An amnesty on historical prosecutions in Northern Ireland will apply to former soldiers and to terrorists, under plans expected to be announced in tomorrow’s Queen’s Speech.
On the same day, a coroner will publish her findings into the deaths of 10 civilians shot dead during military operations at Ballymurphy in 1971.
The proposed statute of limitations on offences committed before the 1998 Good Friday Agreement is bitterly disappointing for relatives of the Ballymurphy victims.
The dead included a Roman Catholic priest who had just given another victim the last rites, two teenagers and a mother of eight children.
The inquest, which lasted 16 months, heard from more than 100 witnesses, including 60 former British soldiers and 30 civilians.
In August 1971, Northern Ireland was in turmoil – a decision to detain IRA suspects without trial fuelling serious disorder.
There were reports of a gun battle between paratroopers and terrorists at Ballymurphy in west Belfast but none of the victims was armed.
Five months later, the same battalion of the Parachute Regiment shot 14 people dead in Londonderry, the day that became known as Bloody Sunday.
Briege Voyle, whose mother Joan Connolly was one of the Ballymurphy victims, said her last words were: “The Army wouldn’t shoot you.”
“They could see very easily that she was a woman and… the first shot was aimed at her face. To me, that’s personal,” she added.

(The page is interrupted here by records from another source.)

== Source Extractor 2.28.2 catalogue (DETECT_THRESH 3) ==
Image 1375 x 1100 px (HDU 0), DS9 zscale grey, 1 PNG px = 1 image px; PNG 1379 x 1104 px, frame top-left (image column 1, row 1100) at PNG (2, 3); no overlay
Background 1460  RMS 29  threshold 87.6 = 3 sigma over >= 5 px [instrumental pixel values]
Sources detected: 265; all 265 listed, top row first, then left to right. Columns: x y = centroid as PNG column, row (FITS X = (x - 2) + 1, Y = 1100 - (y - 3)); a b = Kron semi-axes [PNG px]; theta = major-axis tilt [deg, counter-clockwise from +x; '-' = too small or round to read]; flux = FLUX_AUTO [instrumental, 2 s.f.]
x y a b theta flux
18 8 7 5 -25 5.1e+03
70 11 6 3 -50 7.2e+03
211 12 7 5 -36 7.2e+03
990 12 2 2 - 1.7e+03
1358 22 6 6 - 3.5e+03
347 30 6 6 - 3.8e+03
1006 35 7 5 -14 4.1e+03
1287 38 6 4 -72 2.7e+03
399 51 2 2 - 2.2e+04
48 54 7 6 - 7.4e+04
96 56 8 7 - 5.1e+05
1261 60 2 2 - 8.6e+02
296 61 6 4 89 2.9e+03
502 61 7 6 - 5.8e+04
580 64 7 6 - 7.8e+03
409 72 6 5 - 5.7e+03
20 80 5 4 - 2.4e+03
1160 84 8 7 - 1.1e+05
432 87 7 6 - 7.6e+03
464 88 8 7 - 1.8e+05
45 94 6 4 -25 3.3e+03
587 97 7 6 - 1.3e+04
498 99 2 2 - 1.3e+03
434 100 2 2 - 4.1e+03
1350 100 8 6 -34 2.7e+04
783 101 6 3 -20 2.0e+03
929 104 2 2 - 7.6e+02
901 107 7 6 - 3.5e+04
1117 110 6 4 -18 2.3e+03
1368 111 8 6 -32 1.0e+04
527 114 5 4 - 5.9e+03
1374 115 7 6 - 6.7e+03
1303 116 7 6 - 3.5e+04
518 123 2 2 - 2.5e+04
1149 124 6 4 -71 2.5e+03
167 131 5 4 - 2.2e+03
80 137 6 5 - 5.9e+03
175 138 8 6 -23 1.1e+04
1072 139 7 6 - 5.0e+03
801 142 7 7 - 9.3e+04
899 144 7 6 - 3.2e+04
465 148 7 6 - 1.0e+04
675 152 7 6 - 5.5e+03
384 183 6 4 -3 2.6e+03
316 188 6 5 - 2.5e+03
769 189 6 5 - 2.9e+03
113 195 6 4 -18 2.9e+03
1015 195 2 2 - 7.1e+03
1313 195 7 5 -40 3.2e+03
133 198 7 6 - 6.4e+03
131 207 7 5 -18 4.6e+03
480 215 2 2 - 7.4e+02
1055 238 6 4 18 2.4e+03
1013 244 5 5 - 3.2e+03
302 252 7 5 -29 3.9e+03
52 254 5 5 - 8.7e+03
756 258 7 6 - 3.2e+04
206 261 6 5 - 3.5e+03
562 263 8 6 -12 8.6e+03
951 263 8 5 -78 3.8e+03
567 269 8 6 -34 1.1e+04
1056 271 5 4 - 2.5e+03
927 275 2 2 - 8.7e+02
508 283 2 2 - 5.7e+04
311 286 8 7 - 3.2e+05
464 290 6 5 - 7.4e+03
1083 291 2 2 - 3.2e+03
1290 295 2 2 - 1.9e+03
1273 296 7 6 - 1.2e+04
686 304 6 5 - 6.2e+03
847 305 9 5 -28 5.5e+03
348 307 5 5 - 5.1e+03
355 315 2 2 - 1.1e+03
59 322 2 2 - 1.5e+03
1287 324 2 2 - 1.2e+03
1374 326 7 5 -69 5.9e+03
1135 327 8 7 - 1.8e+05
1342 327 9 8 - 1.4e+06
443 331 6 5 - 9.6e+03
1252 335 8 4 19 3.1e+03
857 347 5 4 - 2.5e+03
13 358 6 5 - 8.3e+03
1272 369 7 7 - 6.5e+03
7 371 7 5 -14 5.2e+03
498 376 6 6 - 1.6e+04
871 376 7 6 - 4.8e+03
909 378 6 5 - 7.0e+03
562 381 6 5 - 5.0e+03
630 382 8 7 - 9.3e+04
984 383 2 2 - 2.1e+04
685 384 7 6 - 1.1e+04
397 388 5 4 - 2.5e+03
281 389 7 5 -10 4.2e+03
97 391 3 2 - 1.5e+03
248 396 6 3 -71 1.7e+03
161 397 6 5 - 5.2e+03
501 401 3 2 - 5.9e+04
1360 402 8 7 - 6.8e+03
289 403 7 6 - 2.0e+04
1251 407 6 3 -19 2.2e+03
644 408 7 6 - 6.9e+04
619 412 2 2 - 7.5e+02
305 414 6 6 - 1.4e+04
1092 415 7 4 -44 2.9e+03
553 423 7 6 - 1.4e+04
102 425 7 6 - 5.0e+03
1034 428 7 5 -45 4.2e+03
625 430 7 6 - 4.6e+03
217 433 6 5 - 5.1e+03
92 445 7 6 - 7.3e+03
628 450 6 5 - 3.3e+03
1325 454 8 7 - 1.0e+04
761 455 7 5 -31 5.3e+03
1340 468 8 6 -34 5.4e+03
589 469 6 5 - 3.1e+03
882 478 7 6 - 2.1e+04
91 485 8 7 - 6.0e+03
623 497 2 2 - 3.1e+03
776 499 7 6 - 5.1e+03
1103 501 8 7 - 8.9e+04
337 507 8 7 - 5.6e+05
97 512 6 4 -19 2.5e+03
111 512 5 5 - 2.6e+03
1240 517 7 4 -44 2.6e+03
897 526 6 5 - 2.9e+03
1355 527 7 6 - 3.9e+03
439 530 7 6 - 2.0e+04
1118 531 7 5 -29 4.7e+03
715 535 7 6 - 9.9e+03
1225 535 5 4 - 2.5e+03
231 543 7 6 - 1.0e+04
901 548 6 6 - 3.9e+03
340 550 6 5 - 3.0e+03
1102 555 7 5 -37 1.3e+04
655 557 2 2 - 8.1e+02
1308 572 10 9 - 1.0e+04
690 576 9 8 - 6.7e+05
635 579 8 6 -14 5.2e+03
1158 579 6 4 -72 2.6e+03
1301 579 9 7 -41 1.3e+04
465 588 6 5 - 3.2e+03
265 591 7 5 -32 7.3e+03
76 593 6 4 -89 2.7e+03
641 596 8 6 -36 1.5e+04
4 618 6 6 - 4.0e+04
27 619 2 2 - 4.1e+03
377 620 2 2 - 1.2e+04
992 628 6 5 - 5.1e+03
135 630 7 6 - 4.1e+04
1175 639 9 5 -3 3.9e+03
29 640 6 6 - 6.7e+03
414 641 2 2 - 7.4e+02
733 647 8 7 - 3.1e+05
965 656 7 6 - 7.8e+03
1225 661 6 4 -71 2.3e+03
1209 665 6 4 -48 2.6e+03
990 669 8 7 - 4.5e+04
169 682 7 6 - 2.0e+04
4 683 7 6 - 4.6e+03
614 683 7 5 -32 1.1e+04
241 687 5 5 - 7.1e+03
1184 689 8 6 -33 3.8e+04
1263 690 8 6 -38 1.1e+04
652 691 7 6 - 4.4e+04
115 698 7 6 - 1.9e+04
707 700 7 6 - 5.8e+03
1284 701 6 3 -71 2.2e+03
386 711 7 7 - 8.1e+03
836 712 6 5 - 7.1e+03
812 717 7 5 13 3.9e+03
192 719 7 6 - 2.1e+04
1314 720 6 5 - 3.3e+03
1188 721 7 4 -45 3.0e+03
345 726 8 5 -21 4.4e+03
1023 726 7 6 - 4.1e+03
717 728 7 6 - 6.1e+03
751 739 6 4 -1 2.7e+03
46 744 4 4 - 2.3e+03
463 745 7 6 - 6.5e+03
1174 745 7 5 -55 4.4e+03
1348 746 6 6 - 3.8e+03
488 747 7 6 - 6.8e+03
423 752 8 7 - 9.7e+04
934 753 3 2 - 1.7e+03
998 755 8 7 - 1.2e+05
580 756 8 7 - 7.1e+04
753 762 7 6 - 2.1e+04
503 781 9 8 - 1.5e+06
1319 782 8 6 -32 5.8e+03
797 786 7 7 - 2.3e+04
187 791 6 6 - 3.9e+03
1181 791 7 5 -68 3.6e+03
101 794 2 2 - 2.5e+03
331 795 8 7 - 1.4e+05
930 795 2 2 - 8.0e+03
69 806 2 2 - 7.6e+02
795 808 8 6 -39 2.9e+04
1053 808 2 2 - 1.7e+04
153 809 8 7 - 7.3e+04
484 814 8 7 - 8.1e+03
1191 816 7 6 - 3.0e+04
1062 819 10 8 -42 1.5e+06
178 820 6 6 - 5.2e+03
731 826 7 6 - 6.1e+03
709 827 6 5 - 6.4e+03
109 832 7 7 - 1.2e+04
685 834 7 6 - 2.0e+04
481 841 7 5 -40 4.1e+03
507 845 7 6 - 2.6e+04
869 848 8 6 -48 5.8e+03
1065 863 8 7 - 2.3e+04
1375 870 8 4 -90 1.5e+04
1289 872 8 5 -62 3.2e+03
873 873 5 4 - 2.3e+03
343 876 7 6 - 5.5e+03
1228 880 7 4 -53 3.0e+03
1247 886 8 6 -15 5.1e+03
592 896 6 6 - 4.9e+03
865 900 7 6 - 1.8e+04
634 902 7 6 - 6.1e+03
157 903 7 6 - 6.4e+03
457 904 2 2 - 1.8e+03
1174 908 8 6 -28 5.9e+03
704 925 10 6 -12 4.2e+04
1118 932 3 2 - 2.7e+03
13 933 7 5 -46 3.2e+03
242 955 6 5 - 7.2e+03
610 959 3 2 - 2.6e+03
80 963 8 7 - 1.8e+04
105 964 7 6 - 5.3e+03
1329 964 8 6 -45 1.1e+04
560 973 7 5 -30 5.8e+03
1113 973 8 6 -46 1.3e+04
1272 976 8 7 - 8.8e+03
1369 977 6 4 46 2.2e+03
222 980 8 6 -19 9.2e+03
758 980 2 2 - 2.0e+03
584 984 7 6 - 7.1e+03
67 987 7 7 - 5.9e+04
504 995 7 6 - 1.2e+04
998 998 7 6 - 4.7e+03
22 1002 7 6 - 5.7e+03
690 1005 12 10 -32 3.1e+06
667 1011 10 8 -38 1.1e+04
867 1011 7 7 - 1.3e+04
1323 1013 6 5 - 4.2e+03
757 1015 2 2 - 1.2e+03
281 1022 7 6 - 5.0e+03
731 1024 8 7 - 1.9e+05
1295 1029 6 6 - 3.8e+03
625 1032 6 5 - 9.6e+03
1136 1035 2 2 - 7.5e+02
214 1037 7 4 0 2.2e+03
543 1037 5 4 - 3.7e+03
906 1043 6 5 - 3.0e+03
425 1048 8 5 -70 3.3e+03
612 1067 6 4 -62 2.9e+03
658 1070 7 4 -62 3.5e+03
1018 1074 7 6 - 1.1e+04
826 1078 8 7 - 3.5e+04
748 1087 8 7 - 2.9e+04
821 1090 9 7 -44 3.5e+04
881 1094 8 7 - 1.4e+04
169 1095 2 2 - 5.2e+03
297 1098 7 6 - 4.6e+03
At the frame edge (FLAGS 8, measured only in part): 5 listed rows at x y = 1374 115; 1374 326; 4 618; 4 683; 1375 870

John Taggart’s father Daniel, who was shot 14 times, was one of four people killed on the same small patch of ground.
Struggling to contain his emotion, he recalled having to listen to the evidence: “It was really hard for us to sit through that, really hard.”
The issue of Northern Ireland’s troubled past still dominates its present – some victims would settle for the truth but others continue to demand justice.
Author Brian Rowan, who has written extensively on legacy, says one senior police officer likens it to a “mass grave” that Northern Ireland keeps falling into.
He said: “I think the only way out of this is an amnesty. It’s the word we will not speak, it’s too poisonous.
“But if we don’t go there, then we aren’t going to have a legacy process and with the wars over, we’re going to spend the next 30 years fighting the peace,” he added.